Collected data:
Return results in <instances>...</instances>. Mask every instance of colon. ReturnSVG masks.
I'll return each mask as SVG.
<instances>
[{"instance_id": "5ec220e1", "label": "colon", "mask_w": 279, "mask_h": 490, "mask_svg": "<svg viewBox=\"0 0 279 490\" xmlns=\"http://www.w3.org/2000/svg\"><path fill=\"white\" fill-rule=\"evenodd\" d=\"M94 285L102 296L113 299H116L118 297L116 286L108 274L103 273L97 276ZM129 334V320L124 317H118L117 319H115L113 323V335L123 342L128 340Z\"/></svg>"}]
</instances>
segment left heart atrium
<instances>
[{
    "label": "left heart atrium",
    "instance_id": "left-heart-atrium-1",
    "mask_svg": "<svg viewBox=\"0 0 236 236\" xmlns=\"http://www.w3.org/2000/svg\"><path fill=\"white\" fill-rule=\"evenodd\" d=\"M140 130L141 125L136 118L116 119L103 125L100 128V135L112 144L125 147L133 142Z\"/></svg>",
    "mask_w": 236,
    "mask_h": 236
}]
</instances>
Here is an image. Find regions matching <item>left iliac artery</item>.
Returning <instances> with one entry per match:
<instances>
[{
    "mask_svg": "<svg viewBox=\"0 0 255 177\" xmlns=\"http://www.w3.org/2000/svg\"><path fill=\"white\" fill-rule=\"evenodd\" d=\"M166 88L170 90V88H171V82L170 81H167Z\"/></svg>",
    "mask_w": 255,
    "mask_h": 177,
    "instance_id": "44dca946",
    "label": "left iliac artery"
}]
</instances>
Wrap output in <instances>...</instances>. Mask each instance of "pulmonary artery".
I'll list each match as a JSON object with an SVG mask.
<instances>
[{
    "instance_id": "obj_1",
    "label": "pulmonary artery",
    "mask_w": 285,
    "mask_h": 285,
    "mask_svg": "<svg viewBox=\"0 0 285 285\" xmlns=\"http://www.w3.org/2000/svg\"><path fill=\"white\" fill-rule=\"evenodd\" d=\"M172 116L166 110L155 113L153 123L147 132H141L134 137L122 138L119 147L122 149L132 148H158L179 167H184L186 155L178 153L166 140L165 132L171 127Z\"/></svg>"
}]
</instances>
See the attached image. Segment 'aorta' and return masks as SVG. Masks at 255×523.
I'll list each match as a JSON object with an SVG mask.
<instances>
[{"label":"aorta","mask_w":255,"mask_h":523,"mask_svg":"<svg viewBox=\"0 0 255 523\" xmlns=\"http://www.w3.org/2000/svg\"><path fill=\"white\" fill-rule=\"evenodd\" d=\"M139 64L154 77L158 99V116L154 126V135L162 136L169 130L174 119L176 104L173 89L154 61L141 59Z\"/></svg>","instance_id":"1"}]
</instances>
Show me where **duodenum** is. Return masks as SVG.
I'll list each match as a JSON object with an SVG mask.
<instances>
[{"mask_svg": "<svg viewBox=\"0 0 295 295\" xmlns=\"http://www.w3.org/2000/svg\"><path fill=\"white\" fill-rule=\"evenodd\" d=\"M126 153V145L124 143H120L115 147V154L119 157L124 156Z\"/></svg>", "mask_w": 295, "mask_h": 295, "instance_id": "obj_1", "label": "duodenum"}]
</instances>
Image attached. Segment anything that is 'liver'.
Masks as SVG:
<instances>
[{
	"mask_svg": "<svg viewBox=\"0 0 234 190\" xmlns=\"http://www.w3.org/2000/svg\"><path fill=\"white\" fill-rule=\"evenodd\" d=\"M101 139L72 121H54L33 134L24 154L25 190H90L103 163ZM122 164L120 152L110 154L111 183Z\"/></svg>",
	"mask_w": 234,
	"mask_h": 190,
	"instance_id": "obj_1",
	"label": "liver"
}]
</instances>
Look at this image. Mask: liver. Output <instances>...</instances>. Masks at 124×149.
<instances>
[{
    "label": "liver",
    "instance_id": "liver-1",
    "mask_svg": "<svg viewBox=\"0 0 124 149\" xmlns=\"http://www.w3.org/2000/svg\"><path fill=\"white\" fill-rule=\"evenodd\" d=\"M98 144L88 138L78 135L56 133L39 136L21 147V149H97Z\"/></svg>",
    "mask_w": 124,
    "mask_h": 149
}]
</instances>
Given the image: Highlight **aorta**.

■ Exercise goal ■
Find each line in the items above that contains the word "artery" and copy those lines.

■ Answer to the task ■
Here is an image. Find regions matching <item>left iliac artery</item>.
    "label": "left iliac artery"
Wrap output in <instances>...</instances>. Mask each instance of "pulmonary artery".
    "label": "pulmonary artery",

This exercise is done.